高論卓説

「あおり運転予備軍」社員の見分け方 ふとした拍子の言動は隠れた本性 (1/2ページ)

 悪質なあおり運転が社会問題となり、世間の耳目を集めている。社員が仕事中にあおり運転でもしようものなら、会社は使用者責任を問われかねないし、イメージダウンにもつながる。

 あおり運転しそうな社員に運転させないことが一番の対策だが、その見分け方は簡単ではない。特に、普段はおとなしいのにハンドルを握ると豹変(ひょうへん)するタイプの社員は、通常の勤務態度を見ていても分からないことが多いだろう。

 私のところにカウンセリングにくるAさん(会社員・30代男性)は、温厚そうな人柄に見えるが、話しているとたまにヒートアップすることがある。と同時に、普段ストレスを感じている相手を徹底的にこき下ろすのだが、そのときの表情や声色、言葉遣いは、まったくの別人のようになる。

 先日、Aさんは大切な接待ゴルフで初めて運転を任されたのだが、前日の残業で疲れていた上に、出発が予定より遅れていて気持ちがとても焦っていた。そのせいもあり、前をゆっくり走っていた初心者マークの軽自動車にイライラし、ついにあおり運転をしてしまったのである。激しくクラクションを鳴らし続け、車間距離を縮めてあおる乱暴な運転ぶりに上司は驚き、何度も注意をしたけれど、ついに収まらなかったそうである。

 車の運転で別人のように豹変するのは、元来の攻撃性の高さが関連している。一見温厚なタイプでも、疲労の蓄積や感情がかき乱される出来事がトリガー(引き金)となって攻撃的な言動に走るのは、もともと攻撃欲求の高かった人であることが多い。普段の温厚な性格は作られたキャラクターだったのか、あるいは攻撃性が抑圧されていたのかはさておき、乱暴な車の運転は根っこにある攻撃欲求を発散している状態だといえる。

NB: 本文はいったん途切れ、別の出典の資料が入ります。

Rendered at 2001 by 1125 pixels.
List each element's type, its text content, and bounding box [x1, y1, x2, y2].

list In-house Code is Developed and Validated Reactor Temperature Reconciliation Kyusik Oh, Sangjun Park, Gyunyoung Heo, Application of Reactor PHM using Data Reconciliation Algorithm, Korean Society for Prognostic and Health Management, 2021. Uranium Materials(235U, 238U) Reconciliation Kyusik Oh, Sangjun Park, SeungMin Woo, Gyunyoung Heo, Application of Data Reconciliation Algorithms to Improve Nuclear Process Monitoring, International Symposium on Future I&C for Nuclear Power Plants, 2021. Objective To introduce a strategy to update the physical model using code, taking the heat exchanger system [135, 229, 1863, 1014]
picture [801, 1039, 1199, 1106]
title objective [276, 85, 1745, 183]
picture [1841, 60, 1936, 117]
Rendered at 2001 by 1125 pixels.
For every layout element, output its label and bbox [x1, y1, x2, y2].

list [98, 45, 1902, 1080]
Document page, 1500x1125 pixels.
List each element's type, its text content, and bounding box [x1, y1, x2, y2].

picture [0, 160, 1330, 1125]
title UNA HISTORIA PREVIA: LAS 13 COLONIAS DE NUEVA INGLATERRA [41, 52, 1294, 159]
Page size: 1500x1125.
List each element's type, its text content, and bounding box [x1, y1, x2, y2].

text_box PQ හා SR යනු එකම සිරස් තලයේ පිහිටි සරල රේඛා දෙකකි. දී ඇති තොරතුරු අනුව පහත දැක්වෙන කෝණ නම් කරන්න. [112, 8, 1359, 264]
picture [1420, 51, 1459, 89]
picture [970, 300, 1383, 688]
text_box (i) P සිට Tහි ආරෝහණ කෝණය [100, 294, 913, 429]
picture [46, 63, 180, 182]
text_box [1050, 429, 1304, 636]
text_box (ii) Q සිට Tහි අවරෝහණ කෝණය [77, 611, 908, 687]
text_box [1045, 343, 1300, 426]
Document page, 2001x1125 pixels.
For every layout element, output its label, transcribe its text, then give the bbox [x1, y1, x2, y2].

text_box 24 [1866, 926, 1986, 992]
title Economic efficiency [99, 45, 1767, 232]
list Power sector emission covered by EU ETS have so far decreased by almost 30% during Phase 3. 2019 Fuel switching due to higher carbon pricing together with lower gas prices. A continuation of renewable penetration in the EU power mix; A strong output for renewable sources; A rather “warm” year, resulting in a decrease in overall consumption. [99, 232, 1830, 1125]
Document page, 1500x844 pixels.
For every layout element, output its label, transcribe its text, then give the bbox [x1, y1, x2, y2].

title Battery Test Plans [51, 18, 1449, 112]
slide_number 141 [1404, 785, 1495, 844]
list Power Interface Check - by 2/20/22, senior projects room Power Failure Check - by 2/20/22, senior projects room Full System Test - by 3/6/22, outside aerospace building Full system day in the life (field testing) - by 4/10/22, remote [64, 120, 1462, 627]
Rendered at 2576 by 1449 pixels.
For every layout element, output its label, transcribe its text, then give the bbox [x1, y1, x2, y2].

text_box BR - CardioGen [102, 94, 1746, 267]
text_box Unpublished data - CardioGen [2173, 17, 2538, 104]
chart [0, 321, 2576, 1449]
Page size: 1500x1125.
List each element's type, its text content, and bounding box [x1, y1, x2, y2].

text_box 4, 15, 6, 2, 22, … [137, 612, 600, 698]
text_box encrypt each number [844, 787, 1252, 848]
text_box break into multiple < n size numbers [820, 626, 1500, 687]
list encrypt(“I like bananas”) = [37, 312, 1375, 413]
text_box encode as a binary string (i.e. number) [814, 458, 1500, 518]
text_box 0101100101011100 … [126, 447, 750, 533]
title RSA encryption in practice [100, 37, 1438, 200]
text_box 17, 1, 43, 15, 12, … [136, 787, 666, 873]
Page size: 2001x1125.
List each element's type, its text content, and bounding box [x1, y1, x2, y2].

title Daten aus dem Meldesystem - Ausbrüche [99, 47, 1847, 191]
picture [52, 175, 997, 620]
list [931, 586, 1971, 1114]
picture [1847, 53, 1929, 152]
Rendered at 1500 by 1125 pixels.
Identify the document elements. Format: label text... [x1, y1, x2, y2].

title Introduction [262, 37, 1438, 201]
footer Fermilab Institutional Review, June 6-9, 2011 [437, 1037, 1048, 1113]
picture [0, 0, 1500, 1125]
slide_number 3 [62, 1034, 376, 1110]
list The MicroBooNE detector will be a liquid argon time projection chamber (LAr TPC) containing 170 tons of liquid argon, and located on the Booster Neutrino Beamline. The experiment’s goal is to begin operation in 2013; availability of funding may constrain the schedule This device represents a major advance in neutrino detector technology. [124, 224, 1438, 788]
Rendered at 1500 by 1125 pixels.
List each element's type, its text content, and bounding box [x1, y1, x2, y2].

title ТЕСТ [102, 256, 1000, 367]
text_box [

 また運転中は、自分と車を同一視し、理想の自分の姿を車に重ね合わせることがあるといわれている。自分の乗っている車が高級車だったりスポーツカーだったりすると、気持ちが大きくなって、攻撃性に拍車がかかることもある。もともと車の好みには自分の理想像が投影されているようで、四輪駆動車であればワイルドな強さ、高級車であればお金持ちに見られたい願望があるようだ。その傾向は男性に多いといわれている。